SOURCE MATERIAL:
---------------

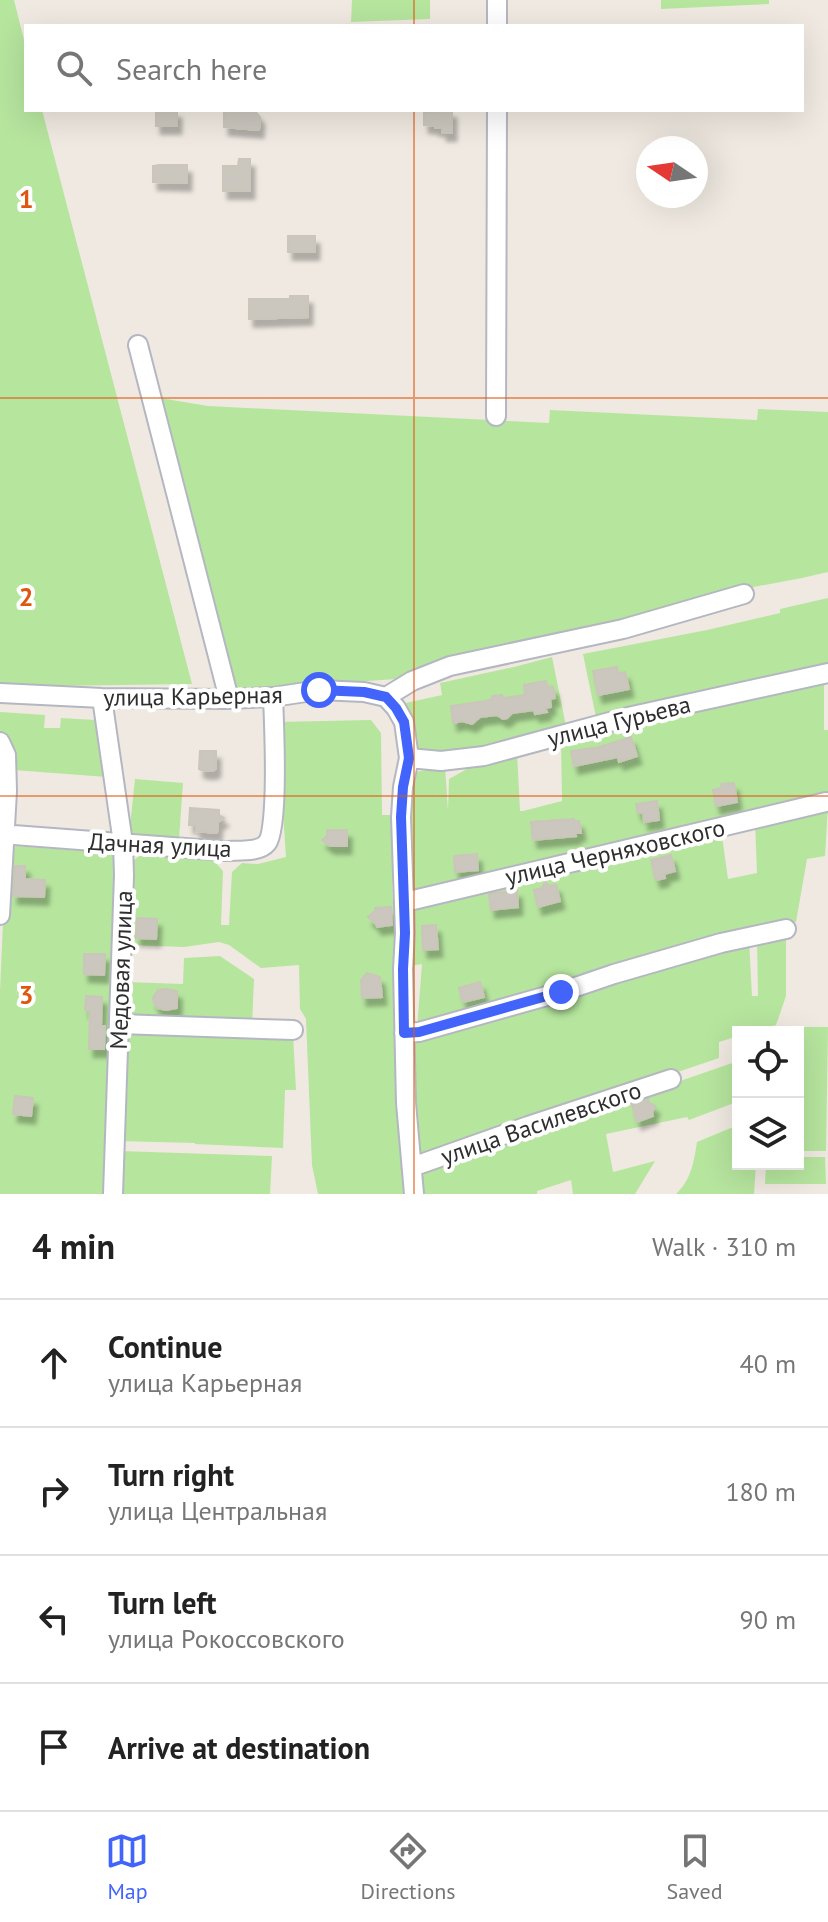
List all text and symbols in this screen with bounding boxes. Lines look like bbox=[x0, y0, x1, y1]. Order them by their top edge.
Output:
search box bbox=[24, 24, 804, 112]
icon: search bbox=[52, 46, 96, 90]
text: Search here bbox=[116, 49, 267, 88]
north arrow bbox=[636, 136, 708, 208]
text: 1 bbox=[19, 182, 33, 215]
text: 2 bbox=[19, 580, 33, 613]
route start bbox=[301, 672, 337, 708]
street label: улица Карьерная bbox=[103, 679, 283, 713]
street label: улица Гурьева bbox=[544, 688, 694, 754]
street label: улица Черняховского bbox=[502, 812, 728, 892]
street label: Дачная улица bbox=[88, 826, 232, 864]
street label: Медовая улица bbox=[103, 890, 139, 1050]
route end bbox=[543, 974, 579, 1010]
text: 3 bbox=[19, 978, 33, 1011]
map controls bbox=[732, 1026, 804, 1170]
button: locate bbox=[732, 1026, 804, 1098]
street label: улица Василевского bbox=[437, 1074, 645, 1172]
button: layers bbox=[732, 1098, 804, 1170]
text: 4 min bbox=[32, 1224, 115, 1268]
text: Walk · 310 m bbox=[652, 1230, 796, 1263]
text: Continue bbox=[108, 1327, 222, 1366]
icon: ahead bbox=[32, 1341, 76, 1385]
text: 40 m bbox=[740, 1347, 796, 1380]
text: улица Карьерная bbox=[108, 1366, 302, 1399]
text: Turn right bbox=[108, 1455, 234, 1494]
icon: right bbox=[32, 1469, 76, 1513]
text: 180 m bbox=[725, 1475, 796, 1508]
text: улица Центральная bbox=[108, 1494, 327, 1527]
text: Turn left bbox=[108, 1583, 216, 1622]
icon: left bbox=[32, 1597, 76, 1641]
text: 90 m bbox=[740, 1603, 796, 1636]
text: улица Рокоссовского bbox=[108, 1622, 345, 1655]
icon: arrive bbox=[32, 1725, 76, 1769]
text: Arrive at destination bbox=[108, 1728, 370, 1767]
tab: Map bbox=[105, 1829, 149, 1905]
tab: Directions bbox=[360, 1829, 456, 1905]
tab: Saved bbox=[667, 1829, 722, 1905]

---------------

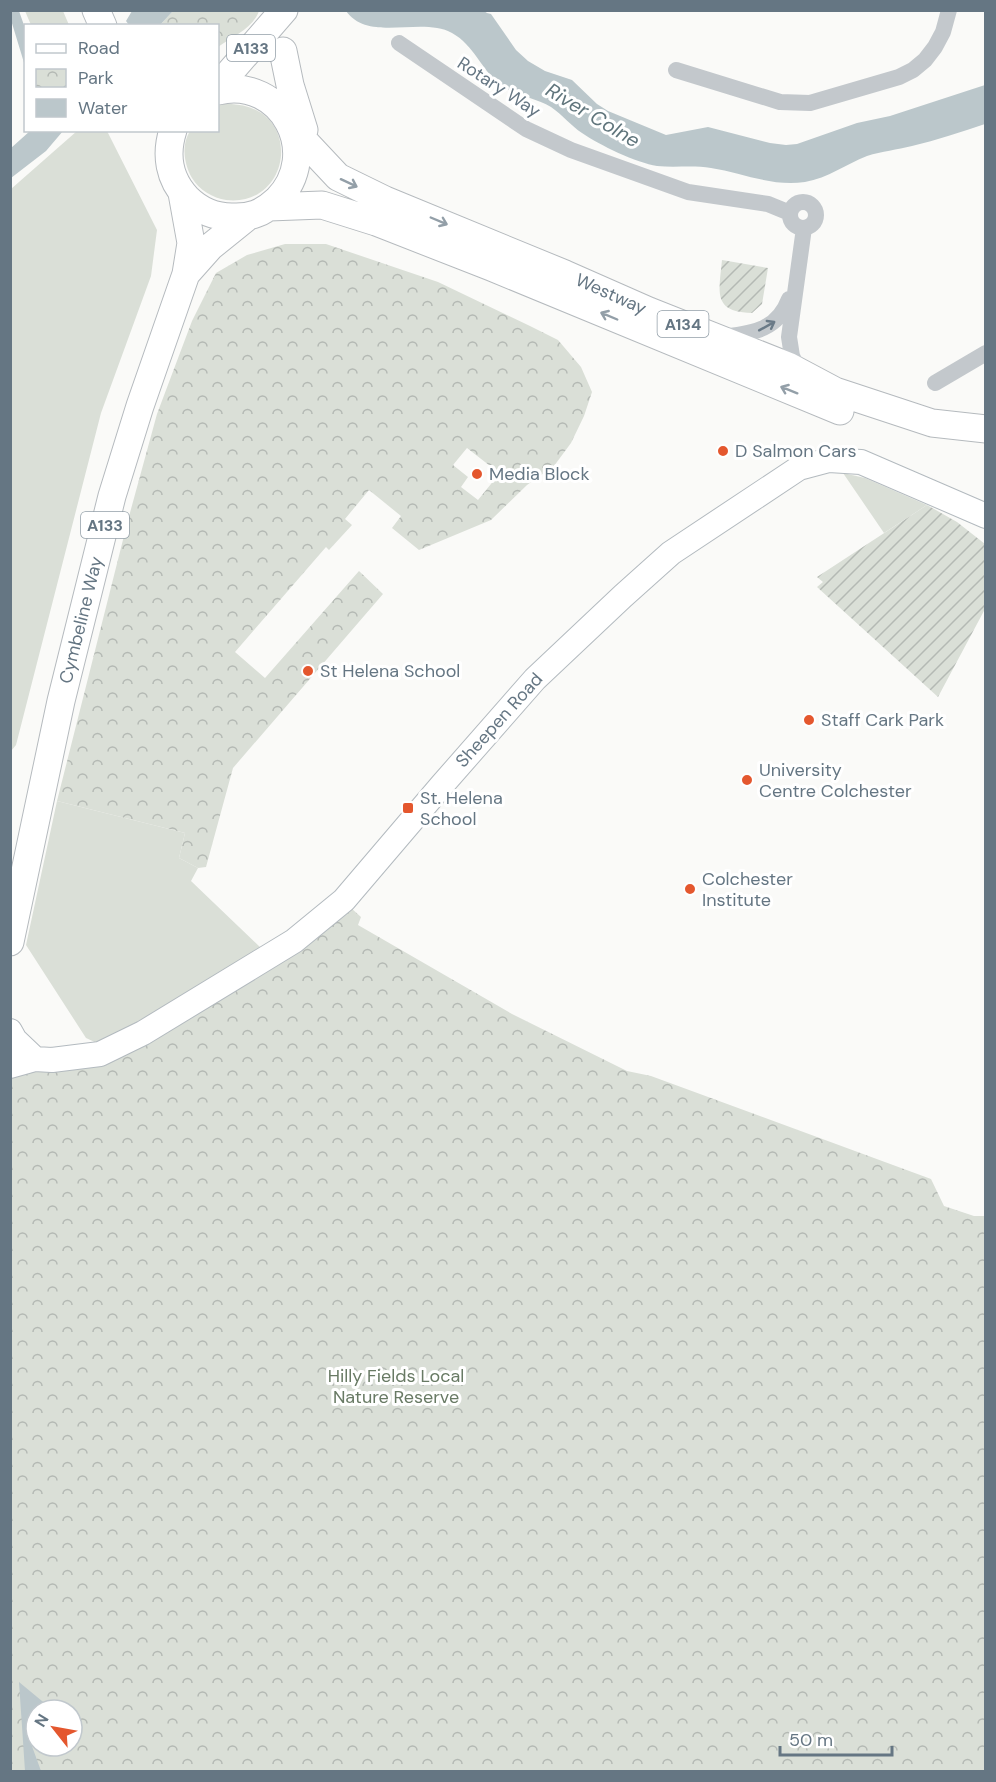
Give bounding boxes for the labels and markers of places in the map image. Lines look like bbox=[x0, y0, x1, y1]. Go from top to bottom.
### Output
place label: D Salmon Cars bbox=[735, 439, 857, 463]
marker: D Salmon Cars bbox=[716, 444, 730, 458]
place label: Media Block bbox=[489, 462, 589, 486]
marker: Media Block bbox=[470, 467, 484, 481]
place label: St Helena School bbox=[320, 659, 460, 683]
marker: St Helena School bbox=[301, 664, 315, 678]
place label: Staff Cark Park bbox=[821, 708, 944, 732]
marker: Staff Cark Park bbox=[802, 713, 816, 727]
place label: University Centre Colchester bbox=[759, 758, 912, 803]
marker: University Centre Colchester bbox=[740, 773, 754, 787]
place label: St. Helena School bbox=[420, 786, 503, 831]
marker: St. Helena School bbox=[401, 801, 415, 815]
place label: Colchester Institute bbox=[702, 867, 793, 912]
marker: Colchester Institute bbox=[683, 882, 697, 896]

---------------

GOAL OF THE EXERCISE: Which lines of the data above contain "like"? Copy each one.

FINAL ANSWER:
List all text and symbols in this screen with bounding boxes. Lines look like bbox=[x0, y0, x1, y1]. Order them by their top edge.
Give bounding boxes for the labels and markers of places in the map image. Lines look like bbox=[x0, y0, x1, y1]. Go from top to bottom.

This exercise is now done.